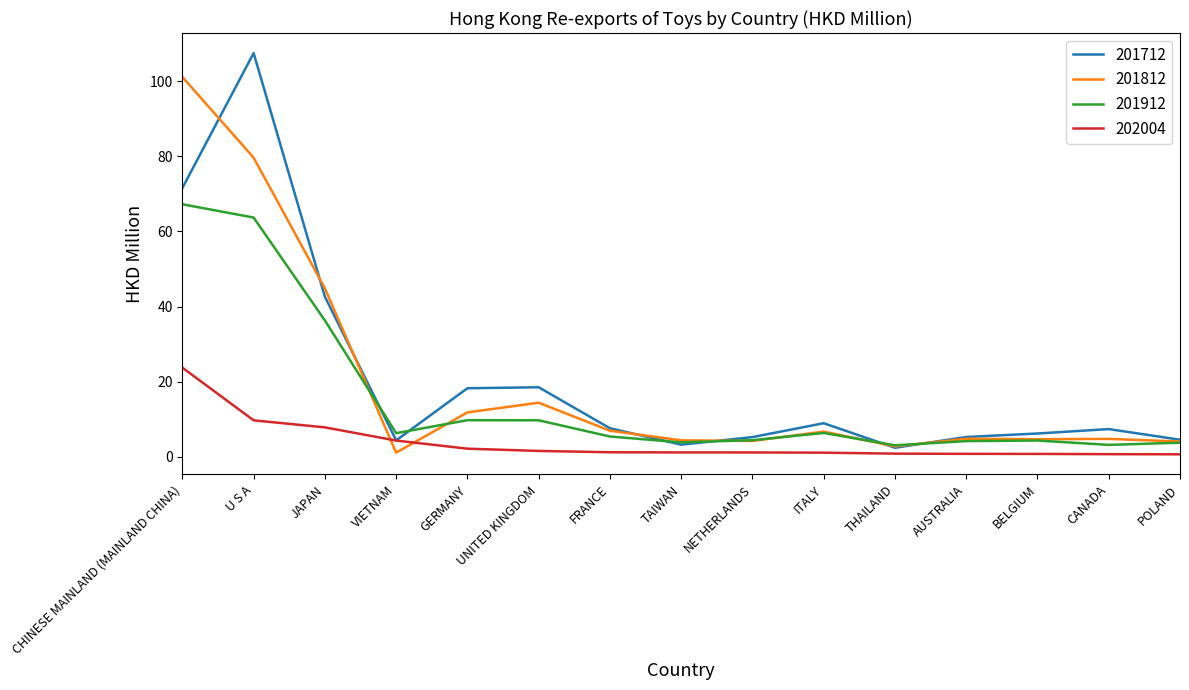

What is the maximum value shown in the chart?

107.5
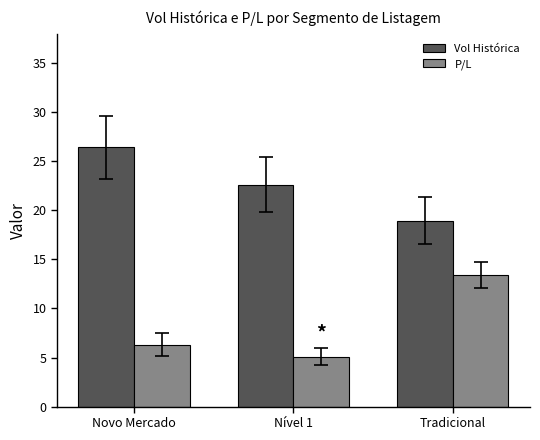

At which label does Vol Histórica reach its minimum?

Tradicional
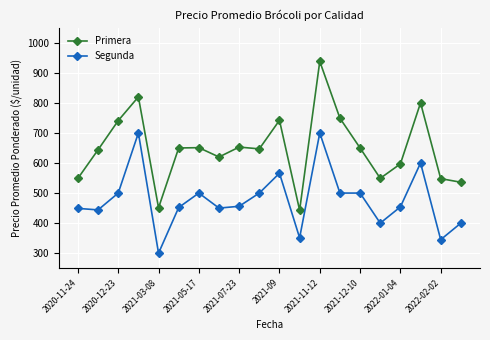

True or false: Segunda has more than 1 interior local peaks.

True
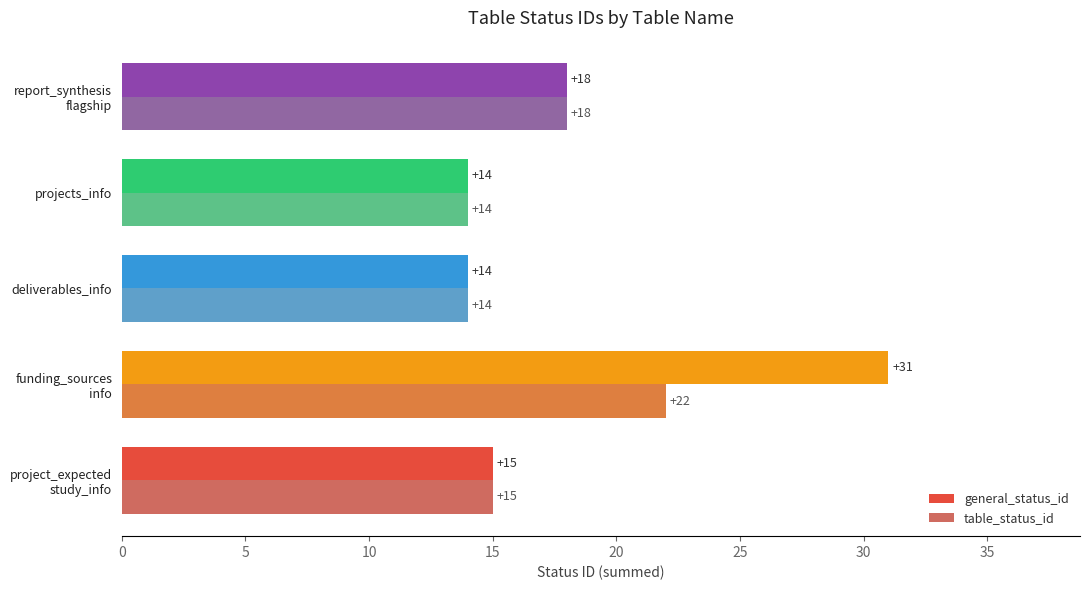

What value does the general_status_id series have at projects_info, to the nearest 5?

15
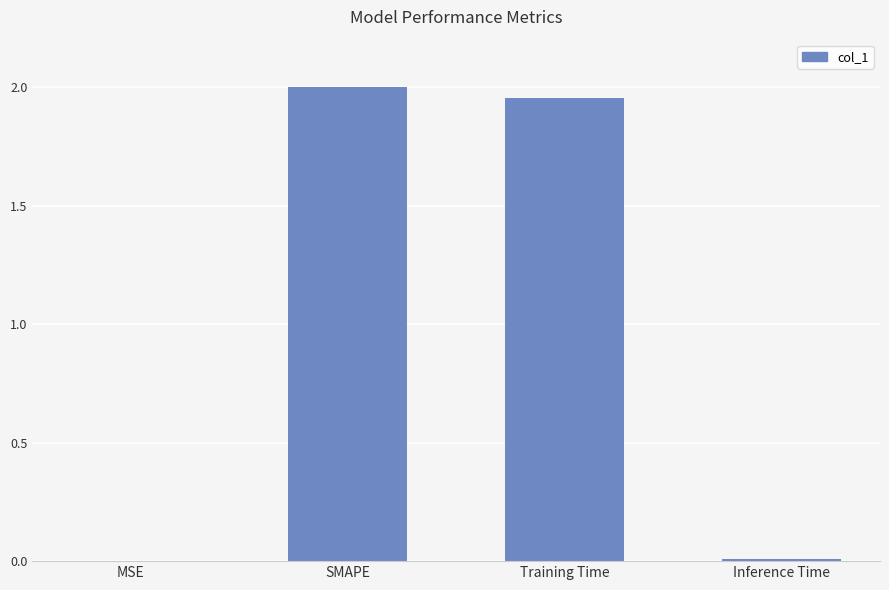

How many values exceed 1?

2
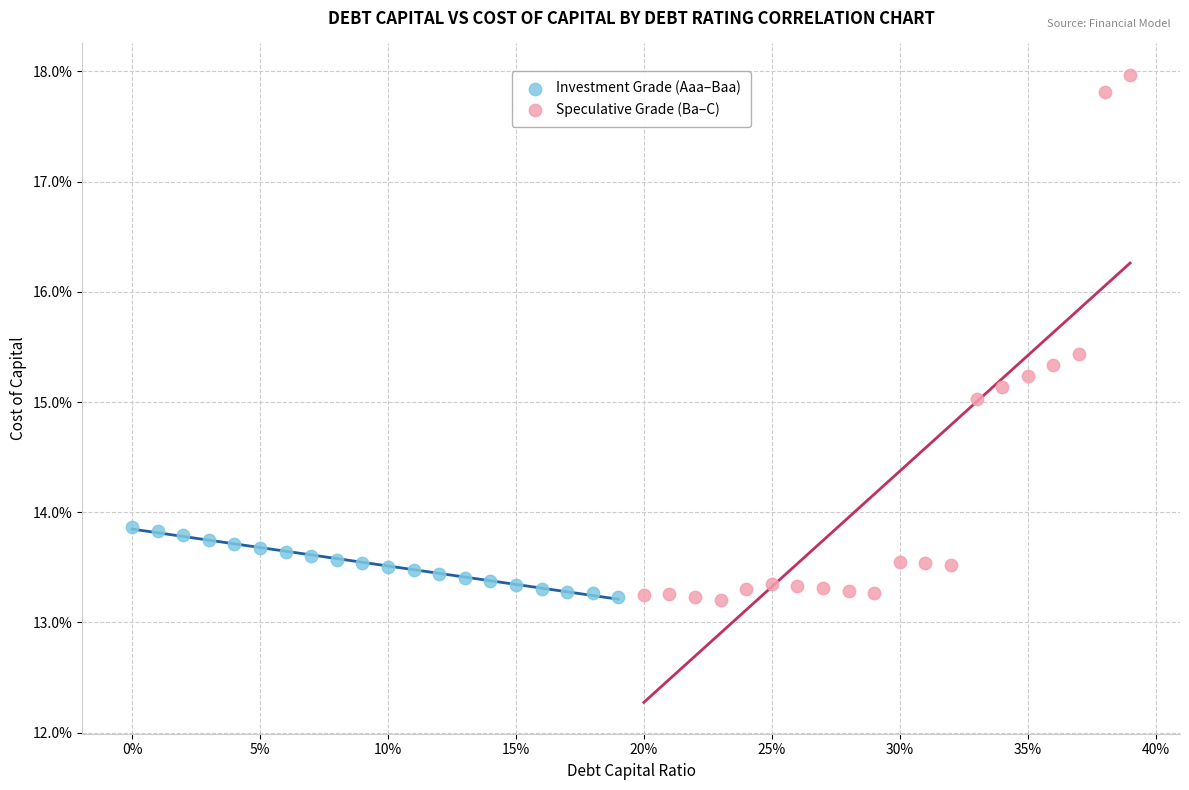

What are all the series names shown in the legend?

Investment Grade (Aaa–Baa), Speculative Grade (Ba–C)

- **What you should do**: Return each line of the records above word for word, leaving out the pictures.

- **Finished task**:
What is the maximum value shown in the chart?

107.5

At which label does Vol Histórica reach its minimum?

Tradicional

True or false: Segunda has more than 1 interior local peaks.

True

What value does the general_status_id series have at projects_info, to the nearest 5?

15

How many values exceed 1?

2

What are all the series names shown in the legend?

Investment Grade (Aaa–Baa), Speculative Grade (Ba–C)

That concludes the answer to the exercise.